Start of Block

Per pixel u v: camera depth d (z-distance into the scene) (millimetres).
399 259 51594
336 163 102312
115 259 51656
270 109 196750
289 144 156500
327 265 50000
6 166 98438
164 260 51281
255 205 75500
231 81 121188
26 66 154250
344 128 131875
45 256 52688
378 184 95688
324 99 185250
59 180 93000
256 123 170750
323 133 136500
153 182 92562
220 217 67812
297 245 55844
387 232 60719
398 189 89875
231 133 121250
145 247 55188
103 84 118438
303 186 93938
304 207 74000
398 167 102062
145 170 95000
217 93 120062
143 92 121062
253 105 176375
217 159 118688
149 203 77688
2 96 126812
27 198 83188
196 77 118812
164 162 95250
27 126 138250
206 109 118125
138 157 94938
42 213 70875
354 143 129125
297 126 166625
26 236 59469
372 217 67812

End of Block

**What this task involves:** Lines from the one containing "196 77 118812" through the last line of the records, restated word for word: that is the whole response.

**Result below:**
196 77 118812
164 162 95250
27 126 138250
206 109 118125
138 157 94938
42 213 70875
354 143 129125
297 126 166625
26 236 59469
372 217 67812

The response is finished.